Information lifecycle management (ILM), a term widely used by storage vendors and users alike, is not achievable, according to those attending an ILM roundtable in London last week.
Instead, the major driver for storage policies is compliance with existing and new legislation - such as the Sarbanes-Oxley and Patriot Acts in the US and Basel II in the banking sector - related to information contained in the data.
Advertisement
"ILM per se is a myth, a destination at best," said Marcus Hill, general manager of storage at BT Retail.
"Information risk management might be a better term [as] it is compliance-driven and involves people, not just software and hardware."
Delegates at the event, hosted by storage systems vendor Rainfinity, agreed that policies for classifying data were necessary to determine where it should be held, and easing data movement between on-line and archive storage media.
"In many instances, companies need a much more agile storage infrastructure," said Steve Parker, networks technical architect with the John Lewis Partnership.
"There are solutions.
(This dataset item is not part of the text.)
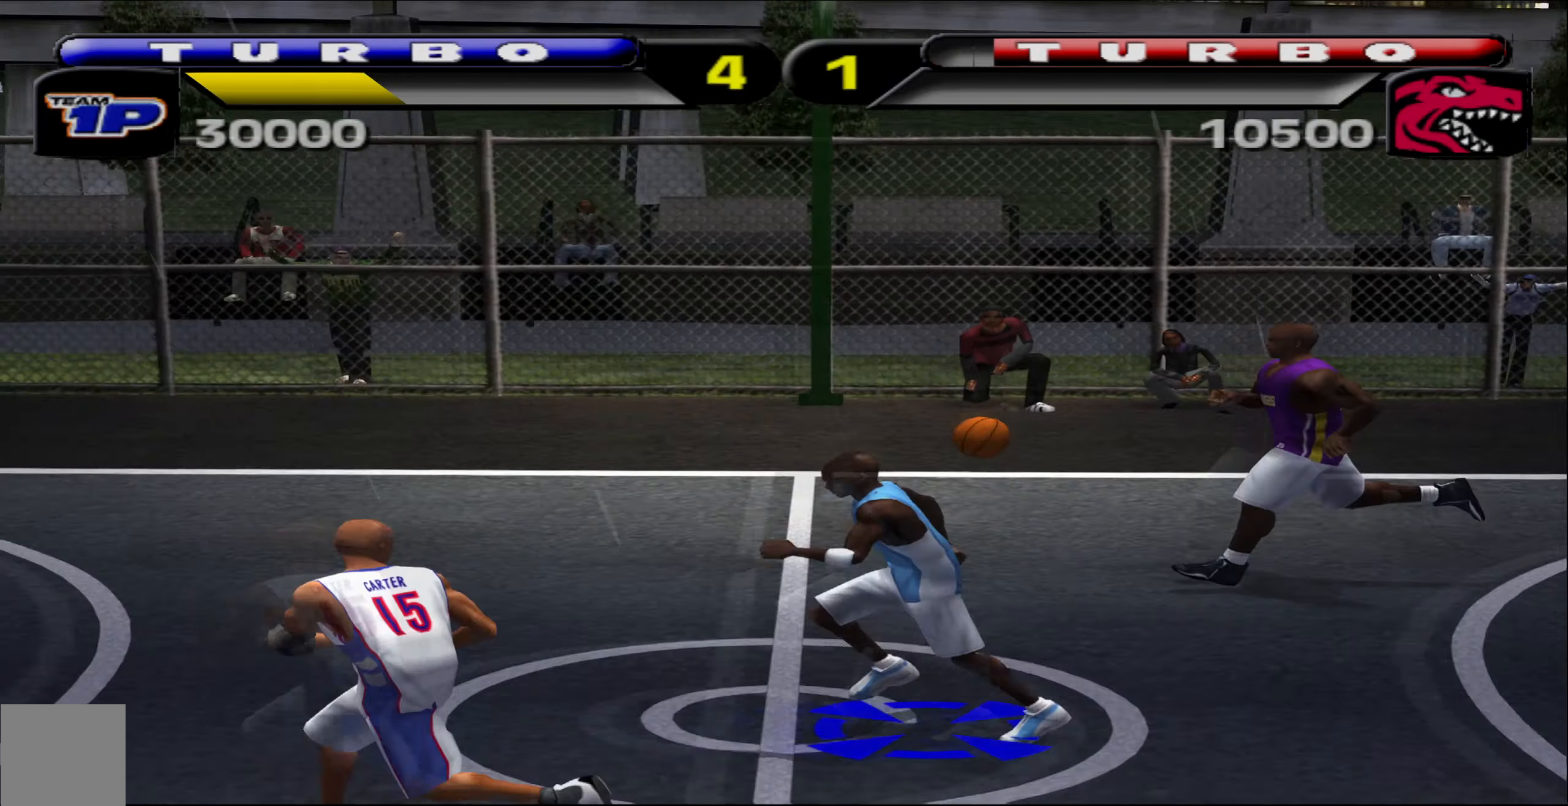
{"buttons": [], "left_stick": "up-left", "events": [[283, "A", "down"], [333, "A", "up"], [433, "left_stick", "up-left"]]}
A virtualisation layer is a key enabler - a point of administration control."
Nick Bunyan, practice manager at software vendor Computer Associates, said most organisations did not know what information they had, while 75 per cent of information became stale and valueless after two years.
But William Brown, senior storage consultant at GlaxoSmithKline, suggested that keeping all information might be easier than attempting ILM.
He said: "Is it cheaper to keep it [for compliance purposes], than to pay someone to find out what it is?"